A word-for-word copy of the entries is the goal; leave out the pictures.

### Supplied records
------------------------------

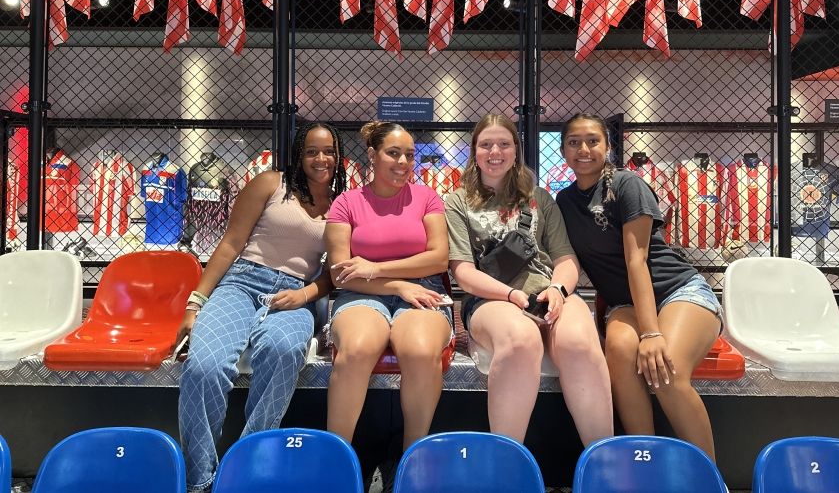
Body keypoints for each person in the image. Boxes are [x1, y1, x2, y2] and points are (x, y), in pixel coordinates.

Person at [175, 122, 347, 493]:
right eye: (312, 151)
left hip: (296, 295)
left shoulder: (341, 205)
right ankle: (199, 480)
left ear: (339, 156)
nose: (321, 159)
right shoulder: (271, 183)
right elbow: (230, 244)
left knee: (282, 350)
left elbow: (336, 275)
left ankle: (247, 465)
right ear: (299, 155)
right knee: (205, 365)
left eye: (329, 151)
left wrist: (303, 296)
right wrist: (196, 303)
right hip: (242, 283)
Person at [556, 113, 723, 459]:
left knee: (666, 370)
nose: (583, 149)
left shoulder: (627, 184)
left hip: (677, 292)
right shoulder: (564, 202)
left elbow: (637, 261)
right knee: (618, 352)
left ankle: (709, 478)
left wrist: (651, 333)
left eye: (592, 141)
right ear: (563, 149)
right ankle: (646, 462)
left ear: (608, 146)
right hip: (624, 304)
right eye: (574, 142)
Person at [445, 114, 613, 444]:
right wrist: (511, 296)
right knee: (522, 340)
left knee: (579, 343)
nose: (495, 151)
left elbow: (566, 259)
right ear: (475, 152)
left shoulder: (540, 198)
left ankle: (601, 462)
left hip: (548, 292)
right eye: (486, 144)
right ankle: (509, 466)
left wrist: (558, 289)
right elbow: (463, 272)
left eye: (504, 144)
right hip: (491, 298)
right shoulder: (458, 201)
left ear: (516, 150)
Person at [325, 121, 451, 454]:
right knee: (356, 348)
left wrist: (376, 267)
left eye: (409, 155)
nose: (403, 162)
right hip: (361, 293)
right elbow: (340, 275)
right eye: (393, 153)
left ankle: (414, 457)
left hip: (422, 288)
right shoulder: (346, 203)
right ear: (373, 155)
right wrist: (397, 284)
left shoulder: (428, 198)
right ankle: (337, 458)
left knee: (422, 351)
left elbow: (438, 259)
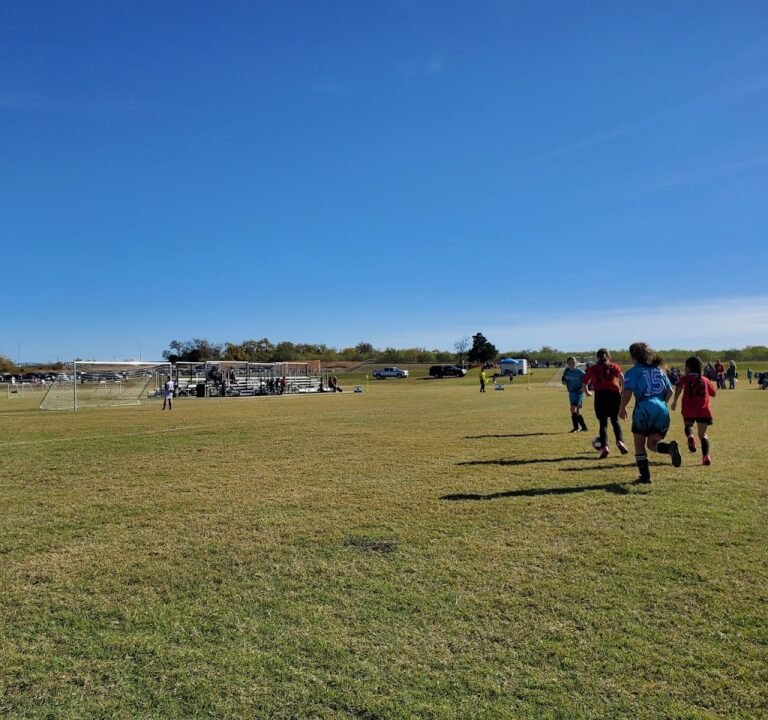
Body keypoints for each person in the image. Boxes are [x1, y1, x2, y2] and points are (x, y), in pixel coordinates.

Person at [620, 342, 681, 484]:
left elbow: (627, 391)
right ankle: (669, 449)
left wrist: (622, 407)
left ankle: (645, 477)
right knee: (652, 443)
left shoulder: (633, 372)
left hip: (644, 407)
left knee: (640, 445)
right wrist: (661, 403)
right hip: (661, 407)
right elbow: (670, 391)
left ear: (633, 356)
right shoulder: (659, 370)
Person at [582, 348, 628, 458]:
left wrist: (588, 392)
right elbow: (622, 378)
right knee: (615, 420)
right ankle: (620, 441)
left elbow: (584, 383)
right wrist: (622, 390)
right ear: (609, 357)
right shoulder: (614, 366)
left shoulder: (592, 369)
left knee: (603, 423)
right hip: (613, 394)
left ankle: (605, 447)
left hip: (600, 395)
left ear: (597, 357)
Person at [671, 356, 716, 466]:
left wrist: (675, 401)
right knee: (703, 434)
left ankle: (690, 436)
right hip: (704, 410)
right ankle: (706, 456)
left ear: (688, 368)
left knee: (688, 426)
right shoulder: (705, 380)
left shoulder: (685, 378)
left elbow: (678, 388)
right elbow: (713, 393)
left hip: (689, 409)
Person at [561, 357, 588, 432]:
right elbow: (563, 381)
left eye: (573, 363)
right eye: (570, 363)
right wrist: (564, 381)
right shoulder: (566, 371)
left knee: (573, 409)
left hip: (578, 393)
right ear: (567, 364)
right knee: (577, 411)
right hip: (571, 393)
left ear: (576, 363)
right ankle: (584, 427)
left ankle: (576, 428)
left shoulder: (580, 372)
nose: (572, 364)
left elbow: (587, 379)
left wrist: (583, 388)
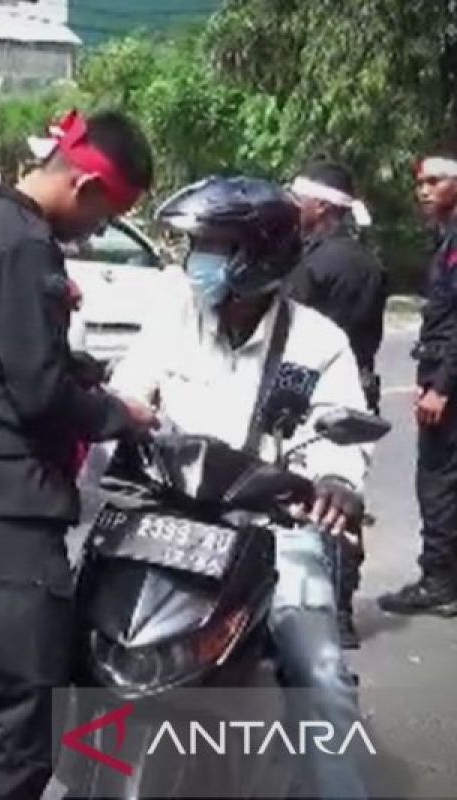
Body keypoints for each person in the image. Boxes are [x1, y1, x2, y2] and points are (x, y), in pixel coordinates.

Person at [109, 176, 371, 799]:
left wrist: (337, 479)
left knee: (320, 675)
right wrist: (116, 416)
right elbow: (128, 391)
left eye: (214, 246)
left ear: (259, 257)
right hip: (169, 525)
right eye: (197, 245)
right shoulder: (173, 317)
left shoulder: (316, 343)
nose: (196, 260)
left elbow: (341, 434)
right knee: (89, 642)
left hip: (270, 533)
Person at [0, 109, 156, 800]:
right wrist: (122, 415)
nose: (98, 230)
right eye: (106, 215)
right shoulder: (23, 246)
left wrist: (80, 370)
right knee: (27, 714)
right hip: (11, 503)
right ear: (85, 186)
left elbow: (5, 358)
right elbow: (37, 393)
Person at [288, 160, 389, 647]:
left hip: (316, 392)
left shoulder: (312, 265)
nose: (294, 206)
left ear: (322, 206)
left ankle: (318, 609)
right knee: (344, 494)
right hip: (360, 388)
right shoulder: (367, 261)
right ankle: (342, 610)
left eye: (299, 198)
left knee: (315, 497)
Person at [379, 150, 457, 617]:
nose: (422, 191)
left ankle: (438, 583)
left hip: (448, 380)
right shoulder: (446, 238)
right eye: (420, 183)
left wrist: (441, 386)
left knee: (438, 480)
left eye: (434, 181)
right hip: (441, 371)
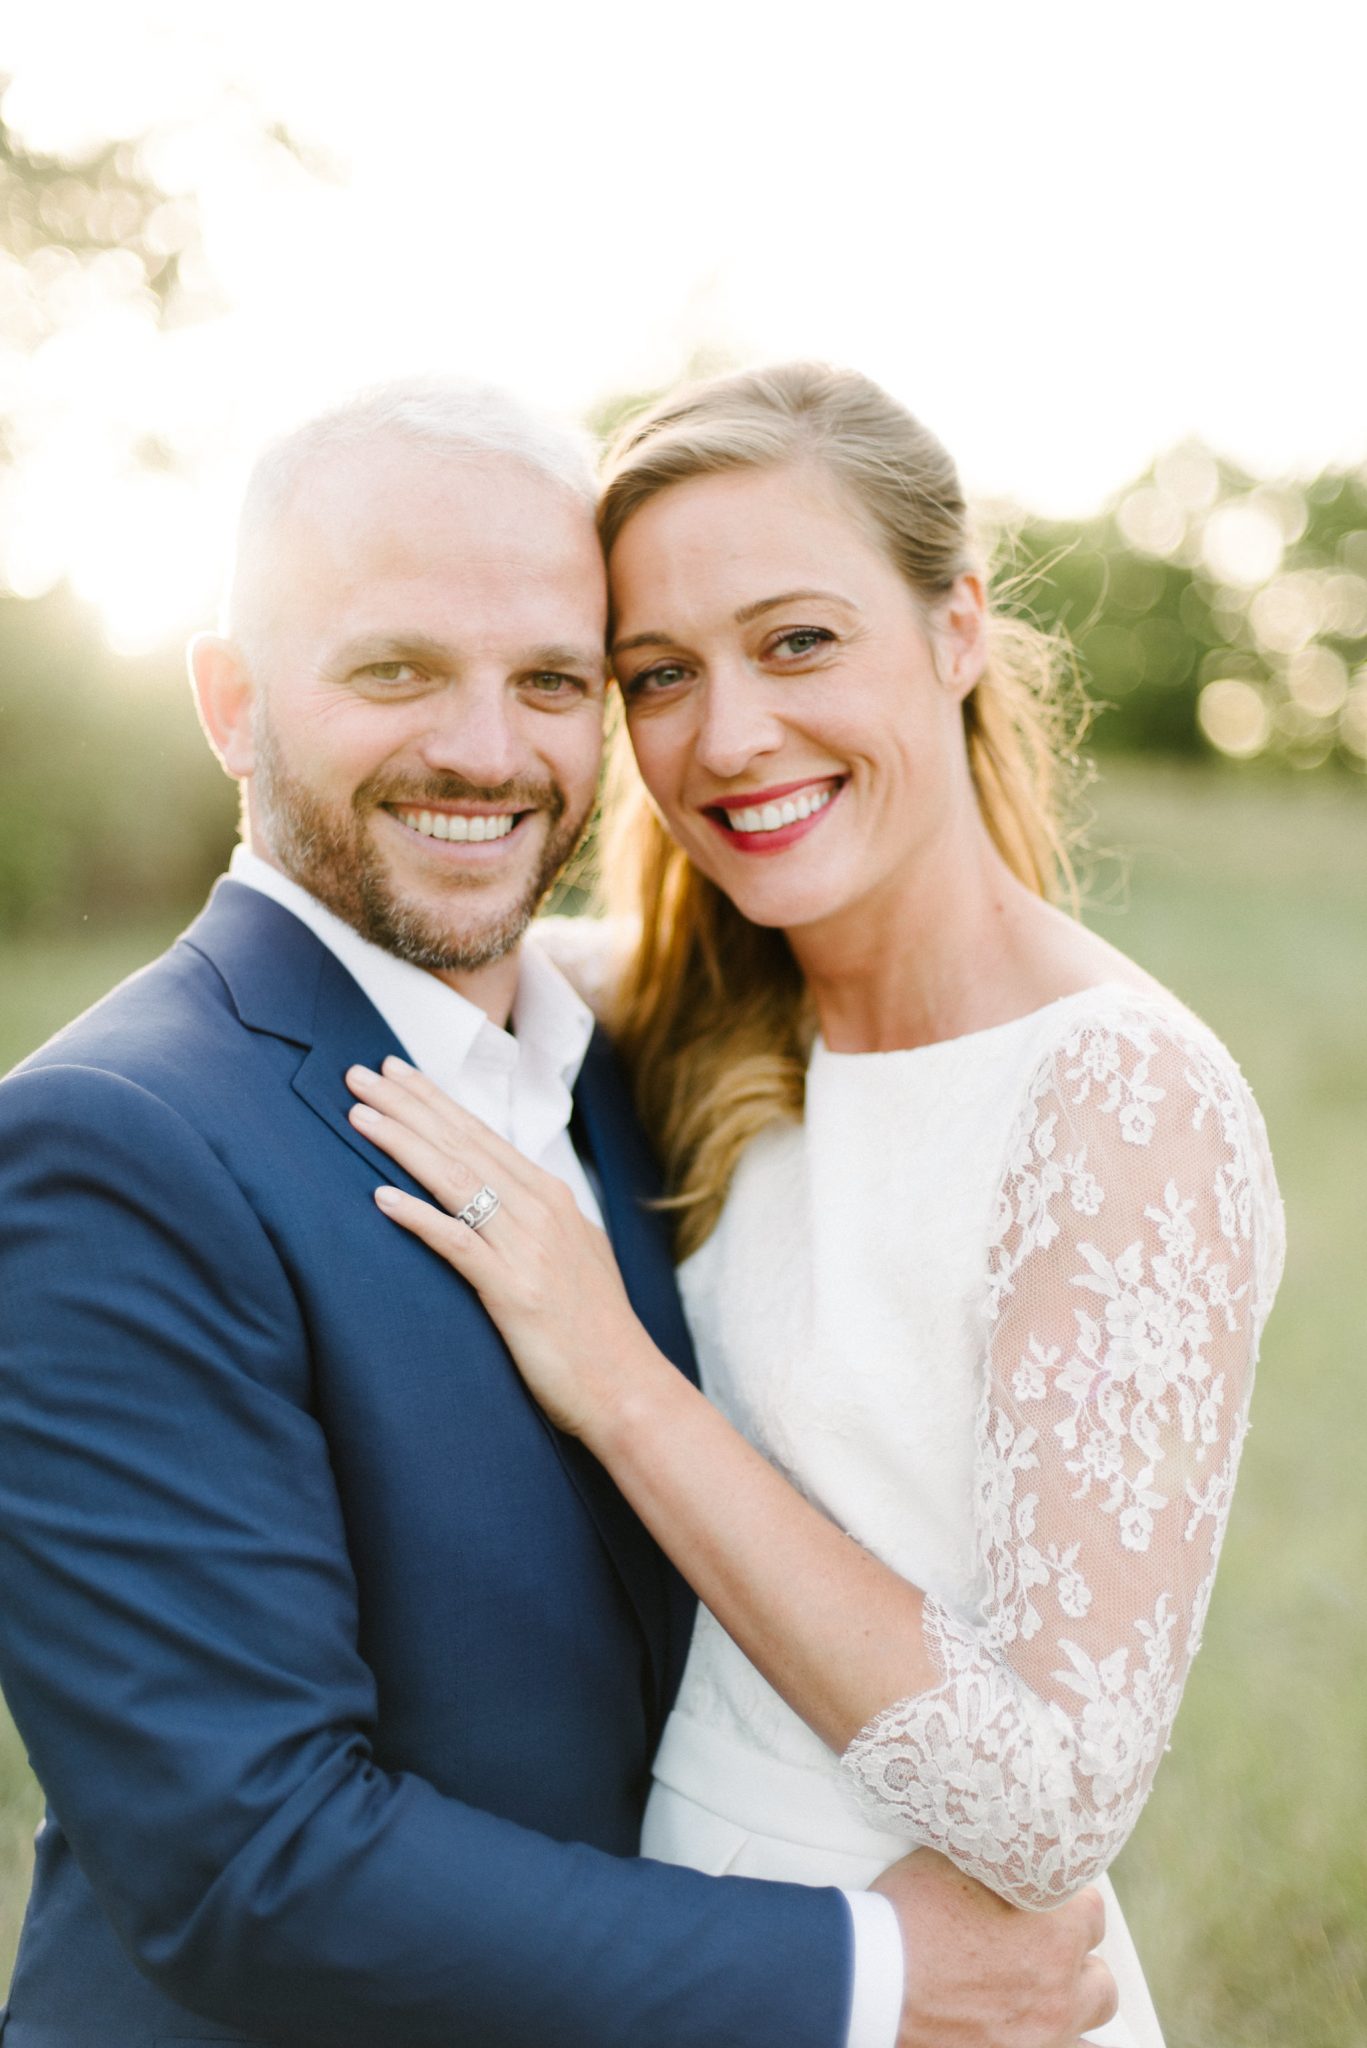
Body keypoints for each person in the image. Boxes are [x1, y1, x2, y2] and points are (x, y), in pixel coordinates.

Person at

------------------------------

### Output below
Body keypoints for each person in the image. Boxes are [x1, y1, x2, y2] and points are (x, y), in pixel coordinates.

Person at [175, 122, 347, 493]:
right eye: (312, 151)
left hip: (296, 295)
left shoulder: (341, 205)
right ankle: (199, 480)
left ear: (339, 156)
nose: (321, 159)
right shoulder: (271, 183)
right elbow: (230, 244)
left knee: (282, 350)
left elbow: (336, 275)
left ankle: (247, 465)
right ear: (299, 155)
right knee: (205, 365)
left eye: (329, 151)
left wrist: (303, 296)
right wrist: (196, 303)
right hip: (242, 283)
Person at [556, 113, 723, 459]:
left knee: (666, 370)
nose: (583, 149)
left shoulder: (627, 184)
left hip: (677, 292)
right shoulder: (564, 202)
left elbow: (637, 261)
right knee: (618, 352)
left ankle: (709, 478)
left wrist: (651, 333)
left eye: (592, 141)
right ear: (563, 149)
right ankle: (646, 462)
left ear: (608, 146)
right hip: (624, 304)
right eye: (574, 142)
Person at [445, 114, 613, 444]:
right wrist: (511, 296)
right knee: (522, 340)
left knee: (579, 343)
nose: (495, 151)
left elbow: (566, 259)
right ear: (475, 152)
left shoulder: (540, 198)
left ankle: (601, 462)
left hip: (548, 292)
right eye: (486, 144)
right ankle: (509, 466)
left wrist: (558, 289)
right elbow: (463, 272)
left eye: (504, 144)
right hip: (491, 298)
right shoulder: (458, 201)
left ear: (516, 150)
Person at [325, 121, 451, 454]:
right knee: (356, 348)
left wrist: (376, 267)
left eye: (409, 155)
nose: (403, 162)
right hip: (361, 293)
right elbow: (340, 275)
right eye: (393, 153)
left ankle: (414, 457)
left hip: (422, 288)
right shoulder: (346, 203)
right ear: (373, 155)
right wrist: (397, 284)
left shoulder: (428, 198)
right ankle: (337, 458)
left knee: (422, 351)
left elbow: (438, 259)
Body keypoints for each person in the image. Boxes are [x1, y1, x2, y2] and points are (x, y), in pixel coordinates.

Person at [620, 342, 681, 484]:
left elbow: (627, 391)
right ankle: (669, 449)
left wrist: (622, 407)
left ankle: (645, 477)
right knee: (652, 443)
left shoulder: (633, 372)
left hip: (644, 407)
left knee: (640, 445)
right wrist: (661, 403)
right hip: (661, 407)
right elbow: (670, 391)
left ear: (633, 356)
right shoulder: (659, 370)
Person at [582, 348, 628, 458]:
left wrist: (588, 392)
right elbow: (622, 378)
right knee: (615, 420)
right ankle: (620, 441)
left elbow: (584, 383)
right wrist: (622, 390)
right ear: (609, 357)
right shoulder: (614, 366)
left shoulder: (592, 369)
left knee: (603, 423)
right hip: (613, 394)
left ankle: (605, 447)
left hip: (600, 395)
left ear: (597, 357)
Person at [671, 356, 716, 466]:
left wrist: (675, 401)
right knee: (703, 434)
left ankle: (690, 436)
right hip: (704, 410)
right ankle: (706, 456)
left ear: (688, 368)
left knee: (688, 426)
right shoulder: (705, 380)
left shoulder: (685, 378)
left elbow: (678, 388)
right elbow: (713, 393)
left hip: (689, 409)
Person at [561, 357, 588, 432]:
right elbow: (563, 381)
left eye: (573, 363)
right eye: (570, 363)
right wrist: (564, 381)
right shoulder: (566, 371)
left knee: (573, 409)
left hip: (578, 393)
right ear: (567, 364)
right knee: (577, 411)
right hip: (571, 393)
left ear: (576, 363)
right ankle: (584, 427)
left ankle: (576, 428)
left shoulder: (580, 372)
nose: (572, 364)
left elbow: (587, 379)
left wrist: (583, 388)
Body keypoints for each person in the image. Boxes are [x1, y1, x2, y2] and points are (x, y), in pixel coordinates.

Person at [109, 176, 371, 799]:
left wrist: (337, 479)
left knee: (320, 675)
right wrist: (116, 416)
right elbow: (128, 391)
left eye: (214, 246)
left ear: (259, 257)
right hip: (169, 525)
right eye: (197, 245)
right shoulder: (173, 317)
left shoulder: (316, 343)
nose: (196, 260)
left elbow: (341, 434)
right knee: (89, 642)
left hip: (270, 533)
Person at [0, 109, 156, 800]:
right wrist: (122, 415)
nose: (98, 230)
right eye: (106, 215)
right shoulder: (23, 246)
left wrist: (80, 370)
right knee: (27, 714)
right hip: (11, 503)
right ear: (85, 186)
left elbow: (5, 358)
right elbow: (37, 393)
Person at [288, 160, 389, 647]:
left hip: (316, 392)
left shoulder: (312, 265)
nose: (294, 206)
left ear: (322, 206)
left ankle: (318, 609)
right knee: (344, 494)
right hip: (360, 388)
right shoulder: (367, 261)
right ankle: (342, 610)
left eye: (299, 198)
left knee: (315, 497)
Person at [379, 150, 457, 617]:
nose: (422, 191)
left ankle: (438, 583)
left hip: (448, 380)
right shoulder: (446, 238)
right eye: (420, 183)
left wrist: (441, 386)
left knee: (438, 480)
left eye: (434, 181)
right hip: (441, 371)
Body keypoints for each person in the image. Boxes are [x1, y1, x2, y2] and points are (x, y), in pixel coordinates.

Person at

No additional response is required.